Existing Batch Load to Incremental Fails with SCD Implementation

I encountered an issue where existing batch load to incremental fails when there is a Slowly Changing Dimension (SCD) implementation. I found a workaround by saving the dataset as a new dataset, which works. In order words creating a new dataset with fresh load works. But if you have a existing batch loaded dataset, where if you want to read the previous output (for SCD type 2 implementation, it fails) . I would like to know if its a bug or is there any docs/way to resolve this. In my case did not have new data coming in that day, (didn’t refresh the input dataset) as was the goal. Below is the code snipped (details removed)

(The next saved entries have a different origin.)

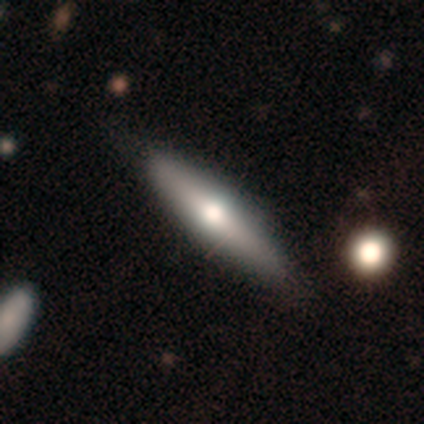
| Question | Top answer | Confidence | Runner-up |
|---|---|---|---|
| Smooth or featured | featured or disk | 62% | smooth (38%) |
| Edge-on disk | yes | 100% | — |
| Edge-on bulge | rounded | 100% | — |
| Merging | none | 75% | minor disturbance (12%) |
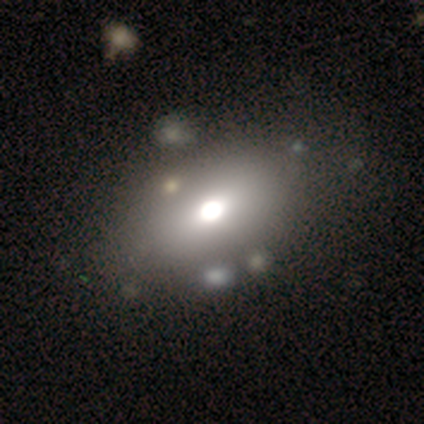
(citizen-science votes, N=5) smooth-or-featured: smooth: 100% | featured or disk: 0% | star or artifact: 0%
  how-rounded: in between: 80% | round: 20% | cigar-shaped: 0%
  merging: none: 60% | minor disturbance: 20% | merger: 20% | major disturbance: 0%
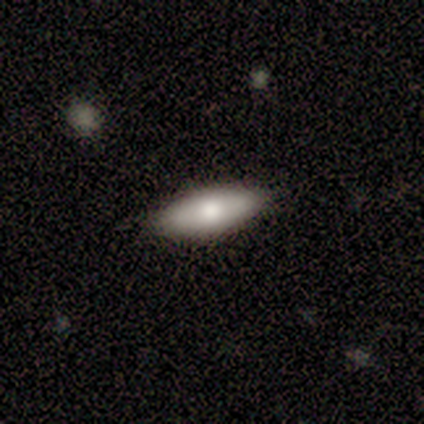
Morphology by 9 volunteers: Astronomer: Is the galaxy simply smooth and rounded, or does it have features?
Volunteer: smooth — 89%.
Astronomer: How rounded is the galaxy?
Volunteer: in between — 50%, tied with cigar-shaped at 50%.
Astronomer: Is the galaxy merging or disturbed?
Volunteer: none — 100%.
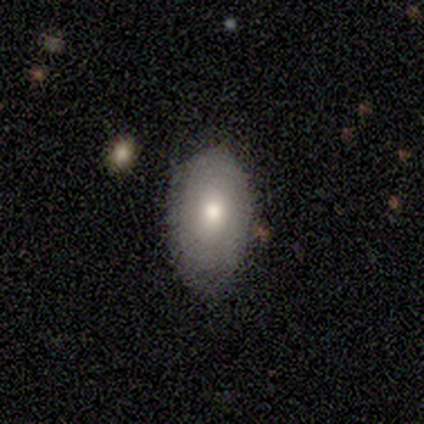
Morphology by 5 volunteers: Q: Smooth or featured?
A: smooth (100%)
Q: How rounded?
A: in between (100%)
Q: Merging?
A: none (100%)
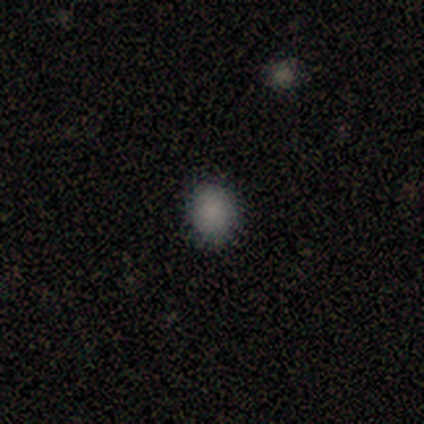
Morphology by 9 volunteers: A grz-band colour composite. It shows a smooth galaxy with no disk features (89%) that is round (88%). Merging: none (88%).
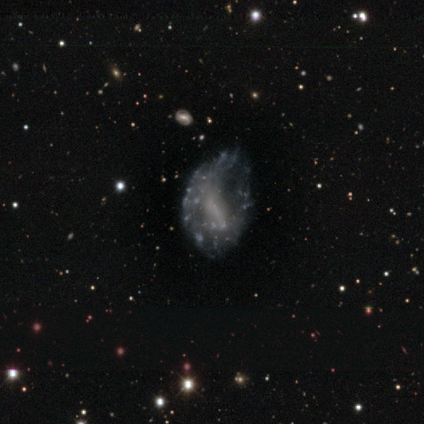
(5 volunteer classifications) smooth-or-featured: featured or disk: 80% | smooth: 20% | star or artifact: 0%
  disk-edge-on: no: 100% | yes: 0%
    bar: strong: 100% | weak: 0% | no: 0%
    has-spiral-arms: no: 75% | yes: 25%
    bulge-size: small: 50% (tied) | none: 50% (tied) | dominant: 0% | large: 0% | moderate: 0%
  merging: major disturbance: 60% | none: 40% | minor disturbance: 0% | merger: 0%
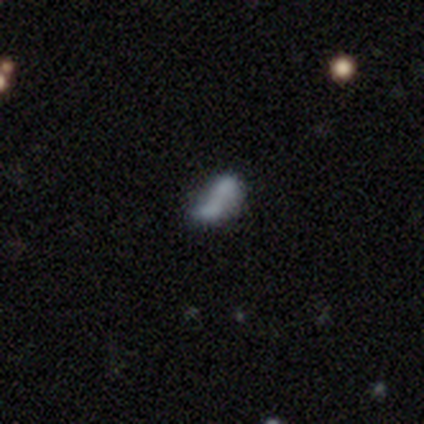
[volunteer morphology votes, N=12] This appears to be a smooth galaxy with no disk features (67%) that is in between round and cigar-shaped (88%). Merging: merger (55%).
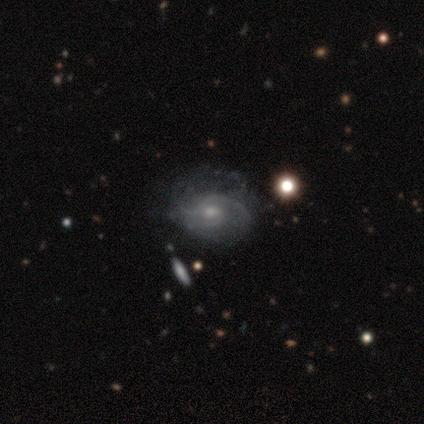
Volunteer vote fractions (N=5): Morphology: type=featured or disk (100%); edge-on=no (100%); bar=no (80%); spiral arms=yes (80%); winding=medium (50%); arm count=2 (50%); bulge=moderate (60%); merging=none (60%).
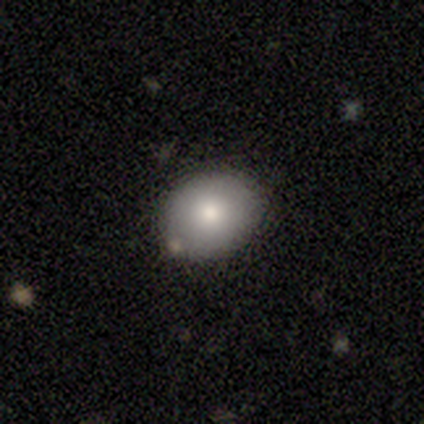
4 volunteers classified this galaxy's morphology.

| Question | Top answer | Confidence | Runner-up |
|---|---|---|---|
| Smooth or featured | smooth | 100% | — |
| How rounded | round | 75% | in between (25%) |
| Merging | none | 75% | major disturbance (25%) |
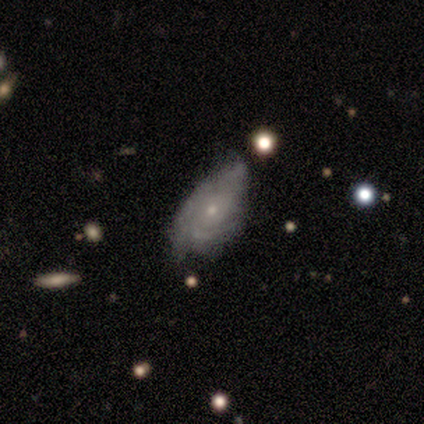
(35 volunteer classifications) smooth_or_featured: featured or disk (p=0.74) [alt: star or artifact p=0.14]
disk_edge_on: no (p=1.00)
bar: no (p=1.00)
has_spiral_arms: yes (p=0.85) [alt: no p=0.15]
spiral_winding: tight (p=0.50) [alt: medium p=0.45]
spiral_arm_count: can't tell (p=0.45) [alt: 2 p=0.27]
bulge_size: small (p=0.69) [alt: moderate p=0.27]
merging: none (p=0.47) [tied with: minor disturbance p=0.47]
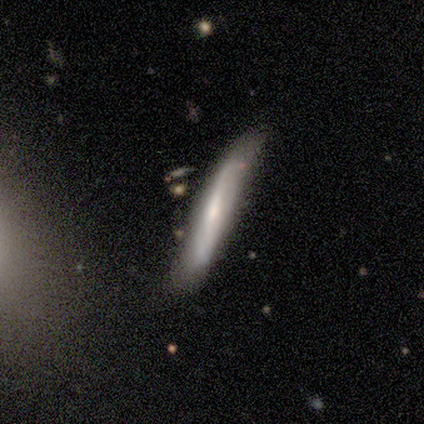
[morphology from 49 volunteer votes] This appears to be a featured or disk galaxy (69%) viewed edge-on (76%) with a rounded central bulge (46%). Merging: none (58%).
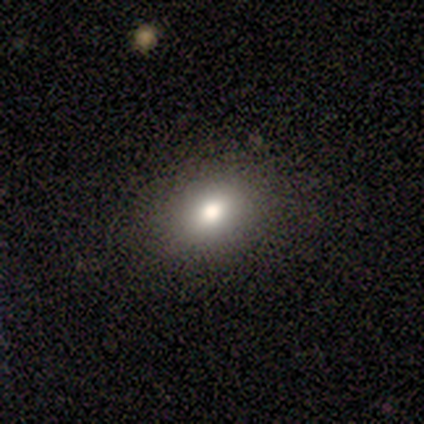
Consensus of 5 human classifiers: Smooth or featured? smooth (80%)
How rounded? in between (100%)
Merging? none (100%)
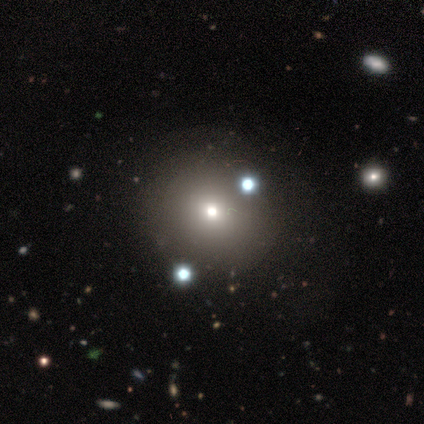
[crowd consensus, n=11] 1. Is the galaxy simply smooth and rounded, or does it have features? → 82% smooth, 18% star or artifact, 0% featured or disk.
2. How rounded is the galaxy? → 89% round, 11% in between, 0% cigar-shaped.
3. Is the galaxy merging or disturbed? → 78% none, 22% minor disturbance, 0% major disturbance, 0% merger.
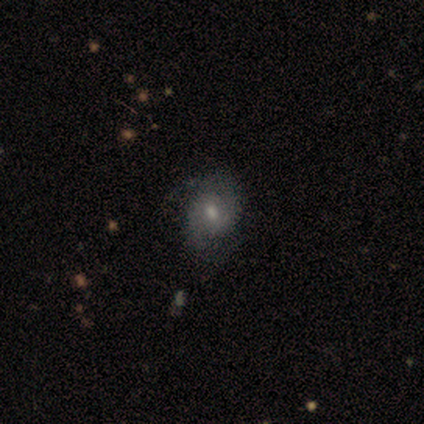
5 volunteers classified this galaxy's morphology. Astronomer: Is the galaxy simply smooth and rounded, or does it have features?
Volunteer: featured or disk — 60% (runner-up: smooth, 40%).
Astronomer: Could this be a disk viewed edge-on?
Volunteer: no — 100%.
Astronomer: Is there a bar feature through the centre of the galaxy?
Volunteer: weak — 100%.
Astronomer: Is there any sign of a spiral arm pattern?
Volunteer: yes — 67%.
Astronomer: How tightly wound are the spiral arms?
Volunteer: tight — 50%, tied with medium at 50%.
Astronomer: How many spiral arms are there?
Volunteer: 2 — 100%.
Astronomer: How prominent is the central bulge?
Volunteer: small — 100%.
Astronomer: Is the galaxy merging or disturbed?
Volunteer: none — 60% (runner-up: minor disturbance, 40%).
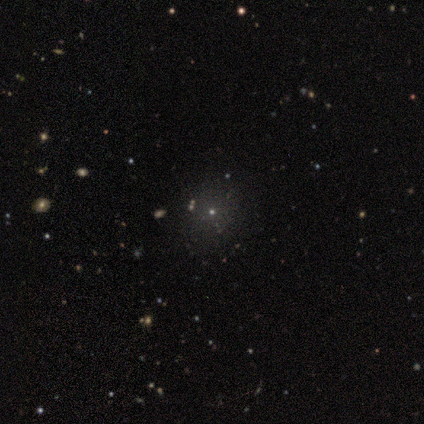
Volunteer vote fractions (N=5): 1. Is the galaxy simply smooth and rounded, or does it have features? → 60% smooth, 40% star or artifact, 0% featured or disk.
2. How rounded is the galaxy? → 100% round, 0% in between, 0% cigar-shaped.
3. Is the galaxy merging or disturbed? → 100% none, 0% minor disturbance, 0% major disturbance, 0% merger.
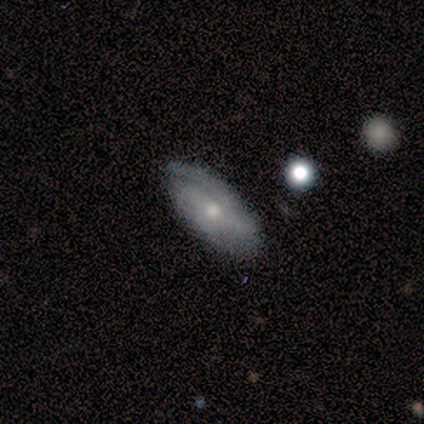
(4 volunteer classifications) smooth_or_featured: featured or disk (p=0.75) [alt: smooth p=0.25]
disk_edge_on: no (p=1.00)
bar: strong (p=0.67) [alt: no p=0.33]
has_spiral_arms: yes (p=1.00)
spiral_winding: tight (p=0.67) [alt: medium p=0.33]
spiral_arm_count: 2 (p=0.67) [alt: can't tell p=0.33]
bulge_size: moderate (p=1.00)
merging: none (p=0.75) [alt: minor disturbance p=0.25]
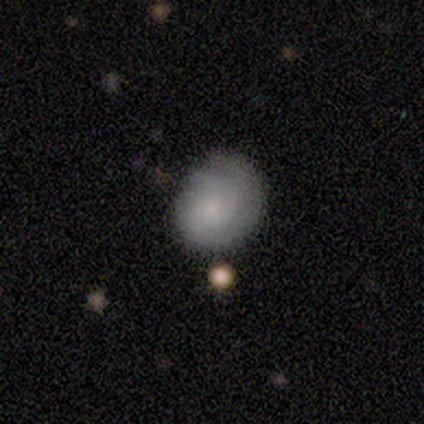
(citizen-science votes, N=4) A smooth galaxy with no disk features (50%, tied with featured or disk) that is round (50%, tied with in between).

Vote fractions:
- Smooth or featured? smooth: 50% (tied) / featured or disk: 50% (tied) / star or artifact: 0%
- How rounded? round: 50% (tied) / in between: 50% (tied) / cigar-shaped: 0%
- Merging? none: 50% (tied) / minor disturbance: 50% (tied) / major disturbance: 0% / merger: 0%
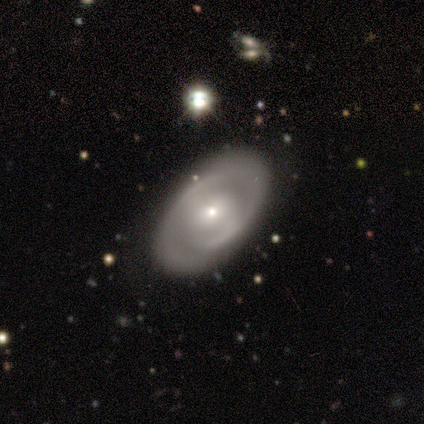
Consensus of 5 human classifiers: smooth-or-featured: featured or disk: 100% | smooth: 0% | star or artifact: 0%
  disk-edge-on: no: 100% | yes: 0%
    bar: no: 100% | strong: 0% | weak: 0%
    has-spiral-arms: yes: 60% | no: 40%
      spiral-winding: medium: 67% | tight: 33% | loose: 0%
      spiral-arm-count: can't tell: 67% | 1: 33% | 2: 0% | 3: 0% | 4: 0% | more than 4: 0%
    bulge-size: small: 60% | moderate: 40% | dominant: 0% | large: 0% | none: 0%
  merging: none: 100% | minor disturbance: 0% | major disturbance: 0% | merger: 0%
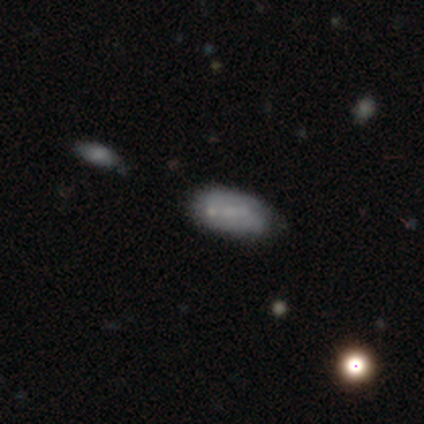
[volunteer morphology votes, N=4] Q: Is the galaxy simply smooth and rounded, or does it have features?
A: smooth — 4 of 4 (100%).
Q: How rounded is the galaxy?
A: in between — 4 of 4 (100%).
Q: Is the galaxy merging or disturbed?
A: none — 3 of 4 (75%).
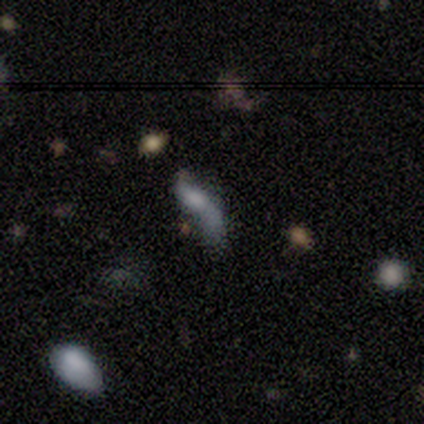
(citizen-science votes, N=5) Smooth or featured? 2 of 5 (40%, tied with featured or disk) said smooth. How rounded? 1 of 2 (50%, tied with cigar-shaped) said in between. Merging? 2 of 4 (50%) said merger.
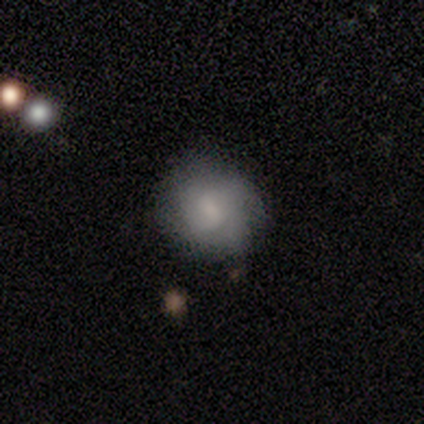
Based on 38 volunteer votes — A smooth galaxy with no disk features (74%) that is round (82%). Merging: none (78%).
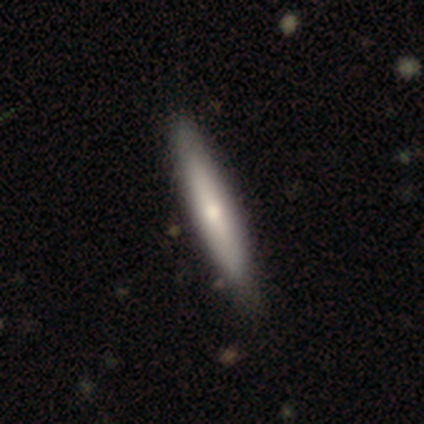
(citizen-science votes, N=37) Overall: smooth (68%; featured or disk 30%). How rounded: cigar-shaped (96%). Merging: none (69%).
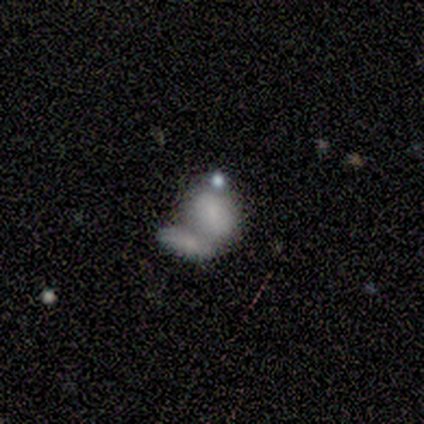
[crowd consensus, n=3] A smooth galaxy with no disk features (33%, tied with featured or disk and star or artifact) that is round (100%).

Vote fractions:
- Smooth or featured? smooth: 33% (tied) / featured or disk: 33% (tied) / star or artifact: 33% (tied)
- How rounded? round: 100% / in between: 0% / cigar-shaped: 0%
- Merging? none: 50% (tied) / merger: 50% (tied) / minor disturbance: 0% / major disturbance: 0%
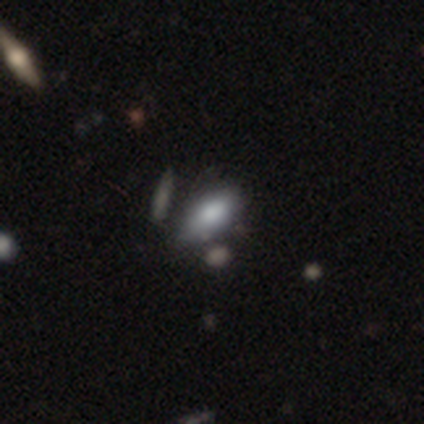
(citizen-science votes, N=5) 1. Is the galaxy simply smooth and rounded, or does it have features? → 100% smooth, 0% featured or disk, 0% star or artifact.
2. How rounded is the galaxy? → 100% in between, 0% round, 0% cigar-shaped.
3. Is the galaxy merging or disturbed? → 100% none, 0% minor disturbance, 0% major disturbance, 0% merger.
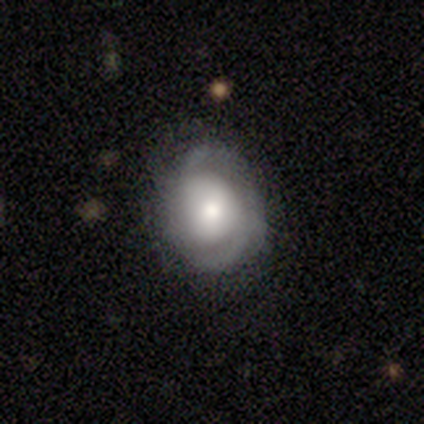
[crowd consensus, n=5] Q: Smooth or featured?
A: featured or disk (100%)
Q: Edge-on disk?
A: no (100%)
Q: Bar?
A: no (100%)
Q: Spiral arms?
A: yes (100%)
Q: Spiral winding?
A: medium (60%); runner-up: tight (40%)
Q: Spiral arm count?
A: 2 (100%)
Q: Bulge size?
A: small (60%); runner-up: dominant (20%)
Q: Merging?
A: none (80%); runner-up: minor disturbance (20%)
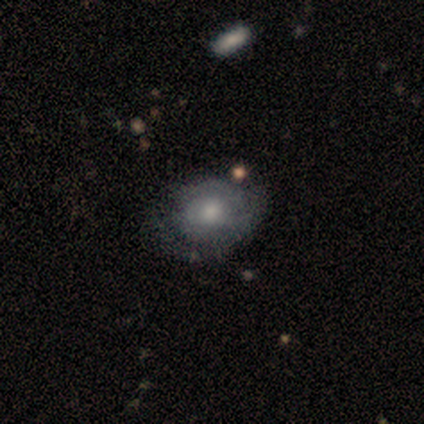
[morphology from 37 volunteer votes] Q: Smooth or featured?
A: smooth (49%); runner-up: featured or disk (43%)
Q: How rounded?
A: round (56%); runner-up: in between (44%)
Q: Merging?
A: none (62%); runner-up: minor disturbance (29%)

from pyspark.sql import functions as F
from pyspark.sql.window import Window
from transforms.api import transform, Input, Output, Check, incremental
from transforms import expectations as E

@incremental()
@transform(
    output=Output("/new_dataset_path",
    checks=[
        Check(E.primary_key("surrogate_key"), "Primary Key", on_error="FAIL"),
        Check(E.col("primary_id").non_null(), "primary_id must not be null"),
        Check(E.col("primary_update_date").non_null(), "primary_update_date must not be null")
    ]),
    source=Input("input dataset RID"),
)
def compute(source, output, ctx):
    df = source.dataframe().select(
        "cols you need"
    )

    if ctx.is_incremental:
        previous_df = output.dataframe('previous')
        if not previous_df.isEmpty():
            # Filter out records that already exist in the previous output
            new_df = df.join(previous_df, ["primary_id", "primary_update_date"], "left_anti")
            
            if new_df.isEmpty():
                # No new data, use previous data
                df = previous_df
                # enable it after first load
                # if "surrogate_key" in previous_df.columns:
                    # return "No changes needed, surrogate key exists in previous data"
            else:
                # Combine previous and new data
                df = previous_df.union(new_df)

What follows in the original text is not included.